Yeah, it’s interesting because usually European bands stick to the summer festival season which is so prevalent in Europe. You’re missing out on it this year then!
Yeah, of course, we’ll miss out on it this time which is a shame. The festivals are always fun here in Europe and also as a European band it’s definitely good to be here. But this time we chose to be in the States. Well, we do have a chance to do almost all the June festivals here in Europe, so I guess we’ll be able to do both things.
In October of last year, you guys did a show in India. I heard a lot of interesting things about that, good and bad. What was that experience like for you overall?
It was just one show, and we spent only three days in India. It was kind of like a mainstream festival. I didn’t really know any of the other bands that were playing there. So when we showed up at the place, we realized that there is no roof over the stage. It was the main stage too, and it was already raining. I think it rained the whole day, which is not the case in India often, specially at that time of the year. But then we were like, ‘What can we do?’ Our crew was saying that it’s quite dangerous to play with electric instruments when it’s raining, and that we cannot play if there’s no roof and if it’s going to continue raining. But then we knew that there’s 5000 Indian metalheads who had been waiting there the whole day for us to play. It was a really bad scenario, but then they found these picnic tents. They built one tent for each member of the band on stage. I don’t think it looked good in the lights but everybody was under a tent and we played the show. So it was really interesting but we managed to play anyway, even though it was probably not the best looking show we ever had (laughs). It was still better than having to cancel it.
That’s funny! It must have been dangerous though, even with the tents. Did you feel scared or anything?
Well, the rain was not too heavy anymore. It was just sprinkling, and we also trusted our crew when they said it was fine to play. So I guess we were fine, not scared (laughs).
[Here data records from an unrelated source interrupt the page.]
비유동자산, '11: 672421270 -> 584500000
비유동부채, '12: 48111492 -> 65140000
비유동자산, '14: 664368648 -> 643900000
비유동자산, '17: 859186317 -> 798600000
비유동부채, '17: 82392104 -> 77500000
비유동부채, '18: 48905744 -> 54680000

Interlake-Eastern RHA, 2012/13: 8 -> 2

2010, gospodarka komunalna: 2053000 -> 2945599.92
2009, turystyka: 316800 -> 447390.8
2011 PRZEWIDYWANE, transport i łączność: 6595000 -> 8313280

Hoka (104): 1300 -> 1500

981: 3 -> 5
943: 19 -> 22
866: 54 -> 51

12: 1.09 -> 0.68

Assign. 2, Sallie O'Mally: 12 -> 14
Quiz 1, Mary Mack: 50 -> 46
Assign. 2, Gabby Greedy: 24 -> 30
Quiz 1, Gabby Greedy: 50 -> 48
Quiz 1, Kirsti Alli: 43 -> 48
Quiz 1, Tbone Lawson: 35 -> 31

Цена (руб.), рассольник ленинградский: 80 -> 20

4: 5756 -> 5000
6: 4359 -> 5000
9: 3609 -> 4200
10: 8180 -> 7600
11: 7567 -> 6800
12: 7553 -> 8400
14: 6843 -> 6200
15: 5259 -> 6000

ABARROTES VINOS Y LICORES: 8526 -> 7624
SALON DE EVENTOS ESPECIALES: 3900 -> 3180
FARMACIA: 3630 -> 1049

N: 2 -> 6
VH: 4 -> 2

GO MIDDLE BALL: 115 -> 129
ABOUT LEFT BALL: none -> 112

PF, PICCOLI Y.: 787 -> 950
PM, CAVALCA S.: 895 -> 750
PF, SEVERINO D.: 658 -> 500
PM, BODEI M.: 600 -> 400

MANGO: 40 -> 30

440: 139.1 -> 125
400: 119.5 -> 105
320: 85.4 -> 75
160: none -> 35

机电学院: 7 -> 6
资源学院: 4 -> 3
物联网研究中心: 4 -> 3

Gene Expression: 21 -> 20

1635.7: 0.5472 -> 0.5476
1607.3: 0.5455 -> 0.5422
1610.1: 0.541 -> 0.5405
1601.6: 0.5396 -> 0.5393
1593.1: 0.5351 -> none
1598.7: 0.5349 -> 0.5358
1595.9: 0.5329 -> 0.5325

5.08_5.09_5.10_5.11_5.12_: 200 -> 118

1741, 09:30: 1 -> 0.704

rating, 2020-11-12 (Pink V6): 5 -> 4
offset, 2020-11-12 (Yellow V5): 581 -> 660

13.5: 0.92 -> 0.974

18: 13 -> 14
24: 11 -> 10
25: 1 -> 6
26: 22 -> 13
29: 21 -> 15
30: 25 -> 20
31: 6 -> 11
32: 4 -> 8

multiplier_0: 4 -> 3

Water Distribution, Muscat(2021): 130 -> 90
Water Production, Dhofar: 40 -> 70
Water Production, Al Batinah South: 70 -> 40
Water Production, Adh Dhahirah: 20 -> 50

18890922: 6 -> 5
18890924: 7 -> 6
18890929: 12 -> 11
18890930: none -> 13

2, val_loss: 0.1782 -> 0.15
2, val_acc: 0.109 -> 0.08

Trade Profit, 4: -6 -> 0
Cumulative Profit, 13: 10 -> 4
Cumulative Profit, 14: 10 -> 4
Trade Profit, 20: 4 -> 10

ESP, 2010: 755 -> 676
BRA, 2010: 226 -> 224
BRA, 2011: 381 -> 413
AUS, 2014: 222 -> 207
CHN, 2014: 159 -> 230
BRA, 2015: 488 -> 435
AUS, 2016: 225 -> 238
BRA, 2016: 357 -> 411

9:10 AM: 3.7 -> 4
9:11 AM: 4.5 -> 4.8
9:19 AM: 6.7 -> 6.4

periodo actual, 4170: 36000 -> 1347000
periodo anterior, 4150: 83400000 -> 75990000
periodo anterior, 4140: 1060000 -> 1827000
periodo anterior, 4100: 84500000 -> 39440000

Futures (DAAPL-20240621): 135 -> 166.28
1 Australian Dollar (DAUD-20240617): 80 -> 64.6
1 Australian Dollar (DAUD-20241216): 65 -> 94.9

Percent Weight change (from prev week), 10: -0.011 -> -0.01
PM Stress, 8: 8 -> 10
It must have been different also in the sense that bands normally don’t travel to a country that far away for just one show. The tour usually consists of at least a few shows. So, was that the longest trip you’ve ever done for a one-off show?
I think so! Ten years ago we also played a one-off show in Mexico, but yeah, this India show was probably the longest distance we’ve travelled for in at least ten years (laughs).